ANN ARBOR, Mich. – Most patients go to the hospital believing they'll get better, but the family of a pregnant woman at the University of Michigan Hospital knows her chances of returning home are slim.
Carrie DeKlyen is a wife and a mother of five children. Back in April, she was diagnosed with a rare brain tumor. Two weeks later, she found out she was pregnant with her sixth child.
"We have an amazing family," DeKlyen's sister-in-law, Sonya Nelson, told WOOD TV. "I don't know how families that do not have the support that we have get through a trial like this."
Doctors removed the tumor twice, but the cancer has returned, so they recommended terminating the pregnancy so she could try a clinical drug.
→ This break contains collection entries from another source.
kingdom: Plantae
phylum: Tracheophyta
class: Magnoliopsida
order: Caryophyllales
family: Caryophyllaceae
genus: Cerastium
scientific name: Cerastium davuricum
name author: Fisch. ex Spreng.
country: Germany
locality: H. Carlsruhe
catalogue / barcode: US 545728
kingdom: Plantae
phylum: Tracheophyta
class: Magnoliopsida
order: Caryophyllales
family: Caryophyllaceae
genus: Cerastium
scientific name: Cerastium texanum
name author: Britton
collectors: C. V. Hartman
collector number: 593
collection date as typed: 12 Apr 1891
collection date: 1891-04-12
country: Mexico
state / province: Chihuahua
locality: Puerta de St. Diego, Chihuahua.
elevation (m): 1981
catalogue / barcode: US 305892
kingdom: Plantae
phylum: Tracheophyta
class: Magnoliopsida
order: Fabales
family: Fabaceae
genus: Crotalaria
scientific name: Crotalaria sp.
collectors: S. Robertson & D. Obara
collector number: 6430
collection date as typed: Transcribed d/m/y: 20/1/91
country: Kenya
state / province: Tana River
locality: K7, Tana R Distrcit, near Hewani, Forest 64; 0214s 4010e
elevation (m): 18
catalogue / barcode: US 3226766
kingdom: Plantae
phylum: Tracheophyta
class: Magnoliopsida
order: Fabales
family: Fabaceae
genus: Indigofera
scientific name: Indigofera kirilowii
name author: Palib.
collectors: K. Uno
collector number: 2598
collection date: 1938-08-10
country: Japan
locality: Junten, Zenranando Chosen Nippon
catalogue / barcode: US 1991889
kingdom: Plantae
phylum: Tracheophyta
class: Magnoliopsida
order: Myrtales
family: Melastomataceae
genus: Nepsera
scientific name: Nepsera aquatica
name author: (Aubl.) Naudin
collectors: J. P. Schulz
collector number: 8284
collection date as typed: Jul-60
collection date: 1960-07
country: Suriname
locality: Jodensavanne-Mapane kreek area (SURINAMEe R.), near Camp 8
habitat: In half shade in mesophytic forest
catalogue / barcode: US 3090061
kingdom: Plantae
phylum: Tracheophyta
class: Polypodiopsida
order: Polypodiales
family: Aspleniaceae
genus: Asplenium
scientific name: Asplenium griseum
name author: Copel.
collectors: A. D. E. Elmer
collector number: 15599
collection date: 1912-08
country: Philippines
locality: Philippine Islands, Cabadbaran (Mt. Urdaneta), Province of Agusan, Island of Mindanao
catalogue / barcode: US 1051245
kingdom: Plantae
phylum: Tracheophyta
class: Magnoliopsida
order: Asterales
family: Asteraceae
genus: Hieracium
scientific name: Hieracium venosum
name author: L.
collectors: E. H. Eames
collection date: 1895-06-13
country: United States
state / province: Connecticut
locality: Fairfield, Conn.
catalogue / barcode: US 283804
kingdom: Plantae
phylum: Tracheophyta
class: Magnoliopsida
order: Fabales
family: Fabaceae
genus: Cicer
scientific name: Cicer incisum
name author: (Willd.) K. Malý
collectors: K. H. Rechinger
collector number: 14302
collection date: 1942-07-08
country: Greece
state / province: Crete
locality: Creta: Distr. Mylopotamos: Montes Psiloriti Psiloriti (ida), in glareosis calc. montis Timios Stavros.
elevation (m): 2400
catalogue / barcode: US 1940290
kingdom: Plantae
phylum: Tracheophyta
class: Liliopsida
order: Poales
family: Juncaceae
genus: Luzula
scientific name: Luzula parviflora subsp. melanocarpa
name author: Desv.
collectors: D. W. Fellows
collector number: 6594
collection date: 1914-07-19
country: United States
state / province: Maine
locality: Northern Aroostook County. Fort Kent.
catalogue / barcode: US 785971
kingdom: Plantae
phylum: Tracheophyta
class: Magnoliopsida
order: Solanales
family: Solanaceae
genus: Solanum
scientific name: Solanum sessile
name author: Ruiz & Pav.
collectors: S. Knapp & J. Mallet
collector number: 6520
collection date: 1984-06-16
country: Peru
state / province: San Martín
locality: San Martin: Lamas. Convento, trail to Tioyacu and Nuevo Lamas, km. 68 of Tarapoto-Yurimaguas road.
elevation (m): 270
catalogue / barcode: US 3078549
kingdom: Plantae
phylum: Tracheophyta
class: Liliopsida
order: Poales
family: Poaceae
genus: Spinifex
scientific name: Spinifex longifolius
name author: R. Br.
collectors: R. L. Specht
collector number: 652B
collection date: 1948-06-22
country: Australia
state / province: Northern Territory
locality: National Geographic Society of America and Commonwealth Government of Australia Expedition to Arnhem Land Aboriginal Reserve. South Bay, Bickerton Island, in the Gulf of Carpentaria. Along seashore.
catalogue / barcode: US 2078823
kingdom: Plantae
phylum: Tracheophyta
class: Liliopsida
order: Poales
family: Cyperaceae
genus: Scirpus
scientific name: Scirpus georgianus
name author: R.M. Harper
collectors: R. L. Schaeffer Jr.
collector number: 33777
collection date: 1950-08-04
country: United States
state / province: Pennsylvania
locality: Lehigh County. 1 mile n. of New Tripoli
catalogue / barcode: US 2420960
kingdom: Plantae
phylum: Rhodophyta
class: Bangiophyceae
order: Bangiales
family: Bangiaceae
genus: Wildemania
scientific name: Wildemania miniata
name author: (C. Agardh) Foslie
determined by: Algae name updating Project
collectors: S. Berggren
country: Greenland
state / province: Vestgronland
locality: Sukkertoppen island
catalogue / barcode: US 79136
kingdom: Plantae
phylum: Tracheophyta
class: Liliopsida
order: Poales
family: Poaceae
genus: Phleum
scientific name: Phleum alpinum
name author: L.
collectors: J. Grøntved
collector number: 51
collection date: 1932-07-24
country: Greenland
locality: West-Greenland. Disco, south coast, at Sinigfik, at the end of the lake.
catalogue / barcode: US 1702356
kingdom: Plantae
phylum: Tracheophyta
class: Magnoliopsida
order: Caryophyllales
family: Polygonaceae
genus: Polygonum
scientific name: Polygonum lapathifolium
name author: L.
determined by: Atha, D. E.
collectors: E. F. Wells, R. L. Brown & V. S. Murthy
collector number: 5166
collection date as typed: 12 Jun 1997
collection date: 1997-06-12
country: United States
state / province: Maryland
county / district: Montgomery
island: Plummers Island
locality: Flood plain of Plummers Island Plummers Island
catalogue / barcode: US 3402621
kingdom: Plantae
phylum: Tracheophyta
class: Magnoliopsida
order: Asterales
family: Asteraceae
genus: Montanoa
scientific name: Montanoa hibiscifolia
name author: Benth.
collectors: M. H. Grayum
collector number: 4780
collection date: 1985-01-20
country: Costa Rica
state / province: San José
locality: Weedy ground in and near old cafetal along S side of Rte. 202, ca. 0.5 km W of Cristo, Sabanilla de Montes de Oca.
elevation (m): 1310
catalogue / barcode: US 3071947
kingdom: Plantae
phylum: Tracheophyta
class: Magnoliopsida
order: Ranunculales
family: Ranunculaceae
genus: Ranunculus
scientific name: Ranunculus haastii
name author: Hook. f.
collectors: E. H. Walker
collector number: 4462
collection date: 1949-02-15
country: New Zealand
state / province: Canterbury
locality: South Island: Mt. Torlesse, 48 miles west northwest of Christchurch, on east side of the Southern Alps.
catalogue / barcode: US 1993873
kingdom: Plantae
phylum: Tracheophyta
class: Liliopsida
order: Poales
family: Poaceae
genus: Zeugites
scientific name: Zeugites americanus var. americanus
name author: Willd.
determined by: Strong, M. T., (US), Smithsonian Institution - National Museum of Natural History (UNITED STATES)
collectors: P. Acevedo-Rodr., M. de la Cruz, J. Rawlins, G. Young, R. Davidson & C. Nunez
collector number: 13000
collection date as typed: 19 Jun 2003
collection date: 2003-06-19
"This trial they said would have prolonged her life, medically speaking, even longer," Nelson told WOOD TV. "But they chose to continue with the pregnancy, so this is where we are at today."
Nelson was looking after DeKlyen's 2-year-old son, who likely won't get to see his mother again, but who might have a new baby sister.
"We're just a normal family," Nelson told WOOD TV. "Living, working, and then you feel like your life simply crumples before your eyes."
DeKlyen's family isn't giving up. She had a stroke and is semiconscious at the hospital.
The life expectancy for someone with her form of cancer is 15 months, and now her family is just hoping to keep her breathing for eight more weeks so doctors can deliver the baby at 28 weeks.
"We want her to wake up," Nelson told WOOD TV. "We would love for her to be able to see she gave the child a gift of life."